Deutschland hat bei einem informellen Treffen der EU-Umweltminister seine Ablehnung eines europäischen Ökosiegels für Atomkraft bekräftigt. „Wir werden deutlich machen, dass wir die Aufnahme der Atomkraft schwierig finden“, sagte Umwelt-Staatssekretär Stefan Tidow am Donnerstag im nordfranzösischen Amiens der Nachrichtenagentur AFP. „Aus unserer Sicht ist Atomkraft keine grüne Energie, die Endlagerfrage ist ungelöst“, sagte Tidow. Atomkraft sei auch nicht wirtschaftlich, wenn das Haftungsrisiko berücksichtigt werde.
„Da hat die deutsche Bundesregierung eigentlich eine klare Haltung“, sagte Tidow zum Auftakt des Treffens der EU-Umweltminister. Auf die Frage, ob Deutschland eine Chance habe, die Aufnahme der Atomenergie in die Liste nachhaltiger Investitionen zu verhindern, antwortete er ausweichend. „Wir sind ja noch gar nicht so weit. Wir werden jetzt erstmals Stellung nehmen, als Bundesregierung“, sagte er. Erst wenn die Kommission ihren Vorschlag vorlege, stelle sich die Frage, wie Deutschland sich dazu verhalte.
Die französische Umweltministerin Barbara Pompili räumte ein, dass Atomkraft Probleme bereite. „Natürlich kann man nicht von grüner Energie sprechen, denn es werden Abfälle produziert, die Folgen für die künftigen Generationen haben“, sagte die Gastgeberin des Treffens. Aber weil Atomkraft kaum Treibhausgase verursache, könne Frankreich nicht darauf verzichten, wenn es seinen Ausstoß verringern wolle.
Tidow zeigte sich zuversichtlich, dass diese Frage die deutsch-französischen Beziehungen nicht belasten werde. „Wir haben unterschiedliche Interessen, eigene Interessen, aber das ist doch ganz normal in dem Geschäft“, betonte er. Frankreich, das derzeit den EU-Ratsvorsitz innehat, liegt als Atomland viel daran, die sogenannte Taxonomie so bald wie möglich zu verabschieden. Die Einstufung als nachhaltige Energie ist eine Art Empfehlung für Investoren.
Die EU-Staaten haben noch bis zum Freitag Zeit, um sich zum Vorhaben der Kommission zu äußern. Anschließend will Brüssel den Text offiziell vorstellen. Ein Kommissionssprecher sagte am Donnerstag, dass es dafür noch keinen Termin gebe. „Wir wollen so schnell wie möglich eine Entscheidung“, sagte der Sprecher.
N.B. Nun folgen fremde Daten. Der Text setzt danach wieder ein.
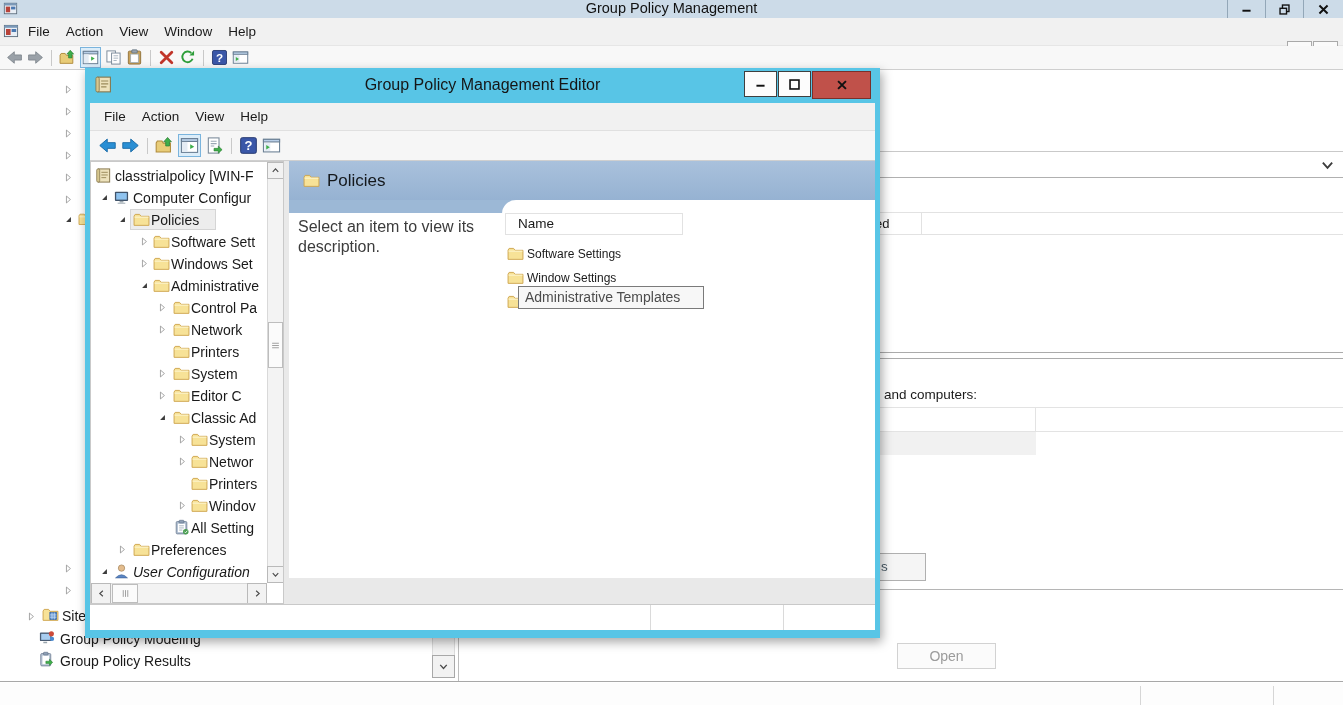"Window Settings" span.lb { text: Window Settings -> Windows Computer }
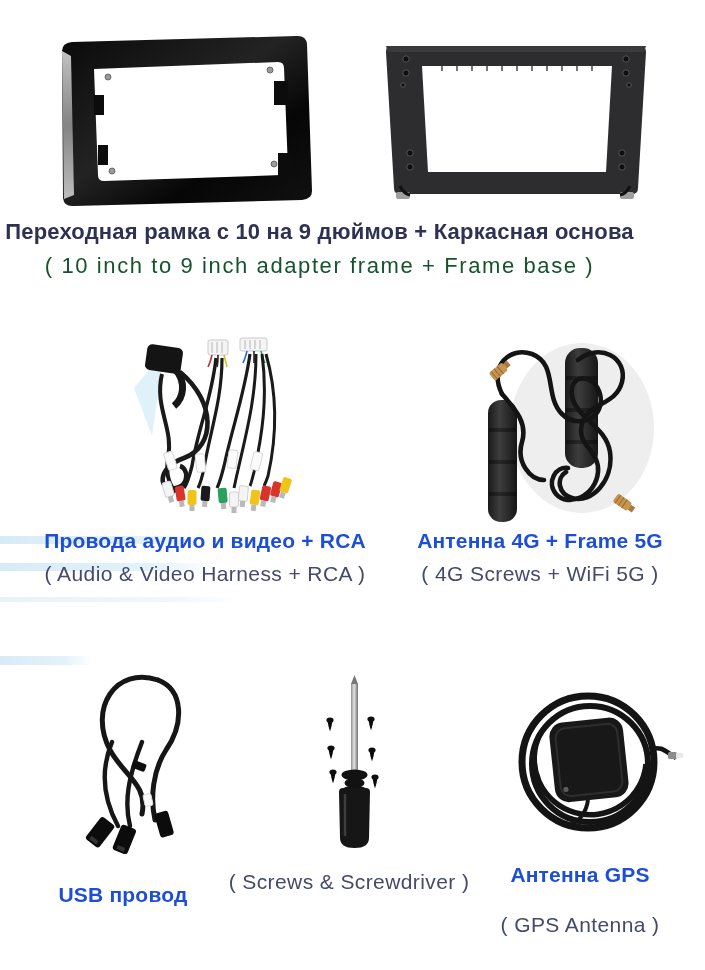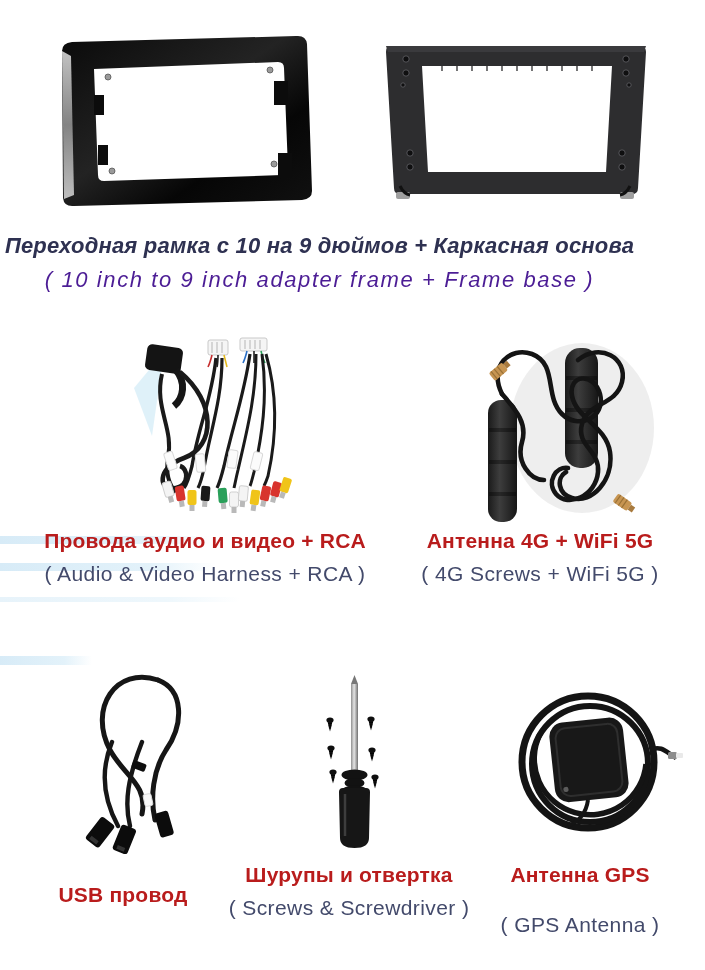"Переходная рамка с 10 на" .title-block { font-style: italic -> none; top: 233px -> 219px }
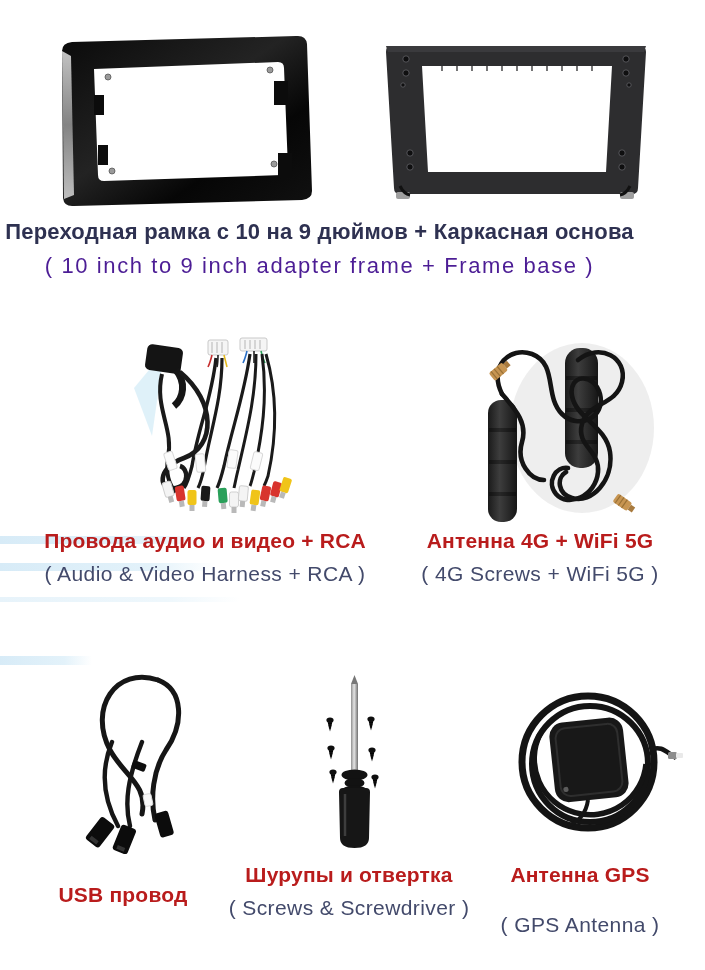"( 10 inch to 9" .title-en { color: #4c1d95 -> #14532d }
Theoretisch können der Rat der Mitgliedstaaten und das EU-Parlament die Umsetzung dann noch stoppen. Neben Deutschland haben bislang nur Österreich und Luxemburg ihre Ablehnung offen kundgetan. Im Rat bräuchte es bedeutend mehr Gegenstimmen. Die österreichische Regierung bereitet für den Fall, dass die EU-Kommission Atomkraft als nachhaltige Energiequelle einstuft, eine Klage vor dem Europäischen Gerichtshof vor.
Österreichs Umweltministerin Leonore Gewesseler sagte der Nachrichtenagentur AFP, die Frage der Endlagerung von Atommüll sei „seit Jahrzehnten“ nicht gelöst. „Das ist als ob wir unseren Kindern einen Rucksack mitgeben und sagen ‚Ihr werdet das schon irgendwann einmal lösen‘.“ Dabei seien die Schäden, welche die Energieproduktion mit Kernkraft in der Vergangenheit verursacht habe, gut dokumentiert.
Insbesondere Frankreich und viele östliche EU-Länder befürworten Kernenergie aber ausdrücklich als „saubere“ Energiequelle.
Bei dem dreitägigen Treffen in Amiens sollte es außerdem um gemeinsame Vorschriften zum Einsatz von Pflanzenschutzmitteln und einen nachhaltigeren Umgang mit chemischen Produkten gehen. Auf dem Programm stand auch der Kampf gegen die Abholzung von Wäldern. Frankreichs Präsident Emmanuel Macron will sich während der französischen EU-Ratspräsidentschaft für ein Importverbot für Produkte einsetzen, für die Regenwälder abgeholzt werden – also etwa Sojabohnen, Palmöl oder Rindfleisch.
Am Samstag wollen die EU-Energieminister unter anderem über eine Regulierung der Energiepreise, über Energieeffizienz und die Entwicklung der Wasserstoff-Produktion in Europa beraten.